Sunamp wins £9.25m funding to tackle greener heat challenge

Andrew Bissell

Scottish thermal storage manufacturer Sunamp has secured £9.25 million to develop and trial its thermal storage system to tackle fluctuations in renewable energy availability.

Sunamp will test their technology in 100 homes across the UK extending their existing heat battery to provide increased storage duration and capacity and pair it with household energy systems.

The funding is awarded through the Longer Duration Energy Storage Demonstration programme, part of the Net Zero Innovation Portfolio (NZIP) which provides funding for low-carbon technologies and systems.

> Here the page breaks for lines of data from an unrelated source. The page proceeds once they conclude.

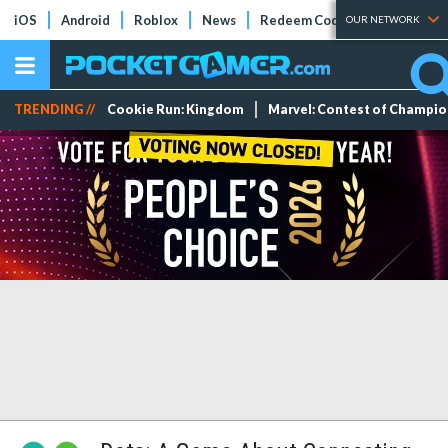
iOS
Android
Roblox
News
Redeem Codes
Tier Lists
OUR NETWORK
TRENDING //
Cookie Run: Kingdom
Marvel: Contest of Champi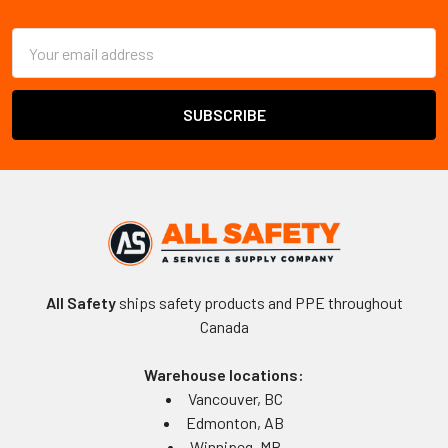
Footer
Email
Address
All Safety
ships safety products and PPE throughout
Canada
Warehouse locations:
Vancouver, BC
Edmonton, AB
Winnipeg, MB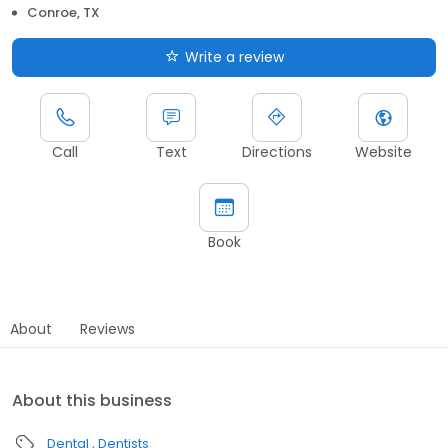
Conroe, TX
Write a review
Call
Text
Directions
Website
Book
About
Reviews
About this business
Dental
Dentists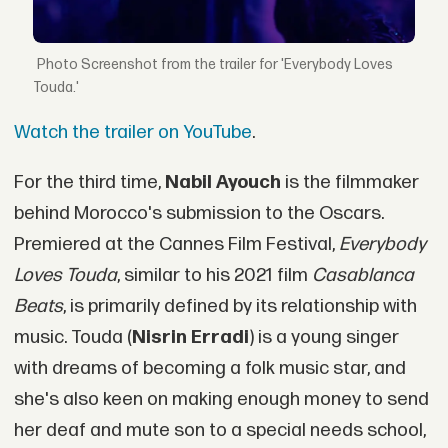
Screenshot from the trailer for 'Everybody Loves
Touda.'
Watch the trailer on YouTube
.
For the third time,
Nabil Ayouch
is the filmmaker
behind Morocco's submission to the Oscars.
Premiered at the Cannes Film Festival,
Everybody
Loves Touda
, similar to his 2021 film
Casablanca
Beats
, is primarily defined by its relationship with
music. Touda (
Nisrin Erradi
) is a young singer
with dreams of becoming a folk music star, and
she's also keen on making enough money to send
her deaf and mute son to a special needs school,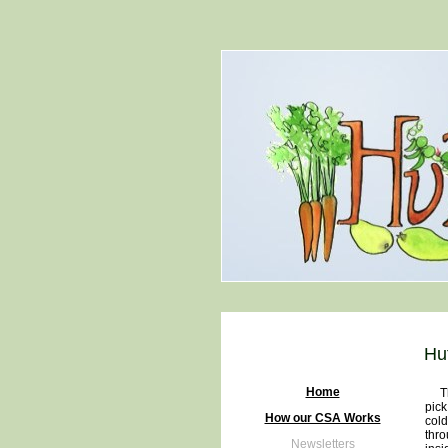
Hu
Home
The 
pick
How our CSA Works
cold
thro
Newsletters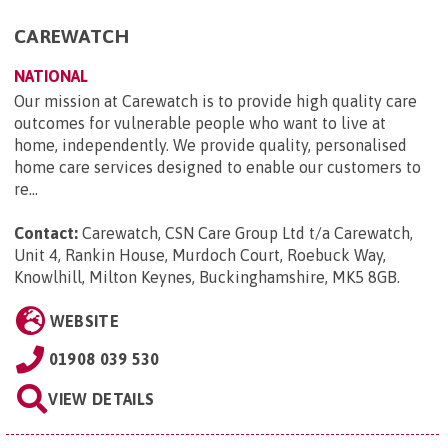
CAREWATCH
NATIONAL
Our mission at Carewatch is to provide high quality care
outcomes for vulnerable people who want to live at
home, independently. We provide quality, personalised
home care services designed to enable our customers to
re...
Contact:
Carewatch, CSN Care Group Ltd t/a Carewatch,
Unit 4, Rankin House, Murdoch Court, Roebuck Way,
Knowlhill, Milton Keynes, Buckinghamshire, MK5 8GB
.
WEBSITE
01908 039 530
VIEW DETAILS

The project brings the East Lothian firm together with some of UK’s innovators in electrification including myenergi, which designs and manufactures smart home energy products including the eddi solar power diverter; Energy Systems Catapult, the net zero innovation centre; and Ripple Energy which enables consumers to own stakes in large-scale wind projects. Fischer Future Heat will provide expertise in customer relations as well as their installation workforce for the field trial.

Sunamp is proposing a thermal storage system that directly replaces boilers fired by fossil fuels and will include an intelligent heating control to optimise electricity demand against heating demand patterns and tariffs.

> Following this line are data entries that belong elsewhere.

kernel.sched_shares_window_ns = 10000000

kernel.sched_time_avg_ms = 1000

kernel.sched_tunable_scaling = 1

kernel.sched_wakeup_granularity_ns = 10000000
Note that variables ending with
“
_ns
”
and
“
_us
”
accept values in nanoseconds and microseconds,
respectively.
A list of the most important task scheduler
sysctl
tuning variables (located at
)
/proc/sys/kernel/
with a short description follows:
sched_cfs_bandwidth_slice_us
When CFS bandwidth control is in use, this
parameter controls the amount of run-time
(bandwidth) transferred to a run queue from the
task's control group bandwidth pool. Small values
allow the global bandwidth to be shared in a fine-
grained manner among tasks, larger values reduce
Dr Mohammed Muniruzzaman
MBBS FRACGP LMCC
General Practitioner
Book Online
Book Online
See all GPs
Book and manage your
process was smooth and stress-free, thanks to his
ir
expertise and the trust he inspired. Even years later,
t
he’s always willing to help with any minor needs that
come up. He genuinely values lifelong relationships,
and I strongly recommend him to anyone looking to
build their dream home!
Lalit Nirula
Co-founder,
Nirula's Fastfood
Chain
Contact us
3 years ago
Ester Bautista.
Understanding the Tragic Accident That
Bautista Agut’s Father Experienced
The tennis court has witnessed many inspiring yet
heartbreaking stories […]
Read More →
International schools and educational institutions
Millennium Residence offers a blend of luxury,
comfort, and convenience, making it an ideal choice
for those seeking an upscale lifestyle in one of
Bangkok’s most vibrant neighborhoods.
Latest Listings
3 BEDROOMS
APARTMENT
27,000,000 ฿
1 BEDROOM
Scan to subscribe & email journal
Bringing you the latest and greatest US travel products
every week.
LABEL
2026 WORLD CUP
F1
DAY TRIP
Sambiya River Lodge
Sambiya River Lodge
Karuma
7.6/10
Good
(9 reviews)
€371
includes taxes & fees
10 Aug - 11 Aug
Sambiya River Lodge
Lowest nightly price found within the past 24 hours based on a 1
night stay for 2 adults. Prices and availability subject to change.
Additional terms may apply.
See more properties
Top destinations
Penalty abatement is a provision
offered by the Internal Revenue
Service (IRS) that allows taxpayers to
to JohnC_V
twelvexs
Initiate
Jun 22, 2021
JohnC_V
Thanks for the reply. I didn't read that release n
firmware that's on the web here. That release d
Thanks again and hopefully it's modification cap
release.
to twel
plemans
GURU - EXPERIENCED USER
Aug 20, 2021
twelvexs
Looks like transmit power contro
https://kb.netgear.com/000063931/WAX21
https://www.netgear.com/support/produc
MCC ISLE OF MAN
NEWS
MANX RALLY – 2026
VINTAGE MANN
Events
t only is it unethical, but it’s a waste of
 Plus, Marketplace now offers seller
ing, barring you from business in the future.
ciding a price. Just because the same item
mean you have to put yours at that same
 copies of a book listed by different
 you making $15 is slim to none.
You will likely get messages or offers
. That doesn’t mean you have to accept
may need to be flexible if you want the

A heat pump will charge renewable heat into large capacity time-shifting thermal storage, delivering space heating and hot water on demand. The bulk of input electrical energy is from offsite wind energy.

Customers will have the option of part ownership of a wind farm through Ripple Energy. The proposed system uses smart control logic from myenergi and a significantly large thermal storage from Sunamp to overcome lulls in wind energy supply.



Minister for climate Graham Stuart said: “Accelerating renewables is key to boosting our energy resilience. Energy storage helps us get the full benefit of these renewables, improving efficiency and helping drive down costs in the long term.

“This £32.9 million government backing will enable green innovators across the UK to develop this technology, helping create new jobs and encouraging private investment, while also safeguarding the UK’s energy security.”

Sunamp CEO Andrew Bissell said: “We are thrilled to have received this very significant funding award, which is the result of outstanding work from our own and our partners’ product, materials and engineering teams. The money will be used to develop and test in 100 homes a first-of-a-kind thermal energy storage technology aimed at replacing fossil fuels and bringing forward the electrification of heat.

“EXTEND systems in homes will help the UK ride out lulls in renewable energy generation and will allow homeowners to cut their carbon emissions and benefit from lower cost tariffs for flexible demand and participation in grid-supporting measures.”



Energy Systems Catapult CEO Guy Newey said: “World-leading innovators like Sunamp are exactly the reason we created the Living Lab – so the latest technologies can be developed and tested with real people in real homes – helping the UK accelerate to Net Zero.

“In addition, the Living Lab now connects to our new Whole Energy Systems Accelerator, allowing us to test the benefits that Sunamp’s heat battery technology brings to the wider electricity network, utilising real-time data on real world household behaviour.”

Lee Sutton, CEO of myenergi, said: “We are excited to be collaborating in this pioneering project to demonstrate the potential of Long Duration Energy Storage. While myenergi is best-known for our zappi electric vehicle charger, our smart controller technology can support a broad range of heating and hot water applications, as we will show in this trial. To get to Net Zero, it is vital that we decarbonise heat as quickly as possible, and we are proud to be playing our part in supporting consumers to switch from fossil fuels to clean, renewable energy.”

Sarah Merrick, founder and CEO of Ripple, said: “We’re thrilled to be part of this project. All electric homes, with heat batteries and smart controls, powered by wind farms owned by the household, could be a gamechanger for the UK’s energy system. It can protect consumers from escalating fossil fuel prices, reduce CO2 and help stabilise the grid. Exactly what’s needed in a Net Zero world.”